··· PAGE EXCERPT
Κυριακή 3 Απριλίου 2011

Reading (open source) code

I read lots and lots of code, practically on a daily basis. Only a tiny fraction of that code has been written by me, or people I know, so I wanted to share my techniques on effective reading of large modern free software projects and if possible to hear yours as well :)

Almost always, the reason of reading the code is so that I can fix a bug or introduce a new feature / refactoring, so the following techniques are colored by this point of view (debugging/maintaining code whose structure is unknown).

I will limit the discussion to system software written in C/C++ in this post, but some of the tricks are also applicable to other languages (the list is in no particular order):
  • Use the revision control system logs. Especially if the project uses a distributed VCS like git or mercurial, the patches that implement all changes tend to be small and reasonably well documented (the linux kernel is a role model of this). git log or equivalent can also be applied by file to see which patches changed it something that always proves useful.
  • git bisect can help you locate the patch that introduced an unexpected change in behavior with the least amount of compiles, when you have no idea about the internals of the software.
  • Text and light structure search tools like grep and ctags are fast enough so that you can apply them in really large codebases without them getting in the way significantly.
  • An IDE with a good code browser (like Eclipse CDT) can help a lot by using features like static type and call hierarchy. The nice thing about Eclipse is that it can work out much of the preprocessor magic by parsing makefile output, so setting things up is reasonably convenient.
  • Tracing: enable all logging switches (especially the "debug" stuff) and correlate using grep to figure out which parts of the code are actually relevant to what you want to do.
  • Tracing 2: use the typical tools like strace/ltrace to get a quick idea of how a program interacts with the outside world (system calls, library calls etc).
······
··· RECORDS PROVIDED
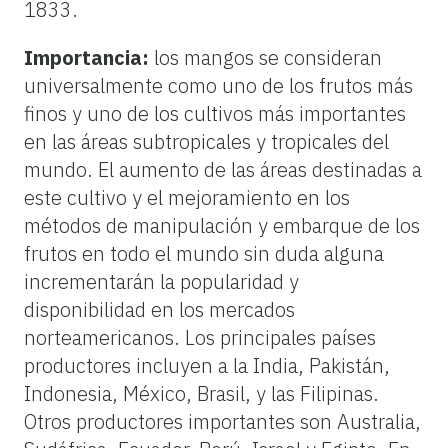
1833.
Importancia:
los mangos se consideran
universalmente como uno de los frutos más
finos y uno de los cultivos más importantes
en las áreas subtropicales y tropicales del
mundo. El aumento de las áreas destinadas a
este cultivo y el mejoramiento en los
métodos de manipulación y embarque de los
frutos en todo el mundo sin duda alguna
incrementarán la popularidad y
disponibilidad en los mercados
norteamericanos. Los principales países
productores incluyen a la India, Pakistán,
Indonesia, México, Brasil, y las Filipinas.
Otros productores importantes son Australia,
······
• [TASK INSTRUCTIONS] Please copy the post on reading open source code from "Κυριακή 3 Απριλίου" to "yours as well :)", substituting "small" for "tiny".

• [SOLUTION TO THE PROBLEM]
Κυριακή 3 Απριλίου 2011

Reading (open source) code

I read lots and lots of code, practically on a daily basis. Only a small fraction of that code has been written by me, or people I know, so I wanted to share my techniques on effective reading of large modern free software projects and if possible to hear yours as well :)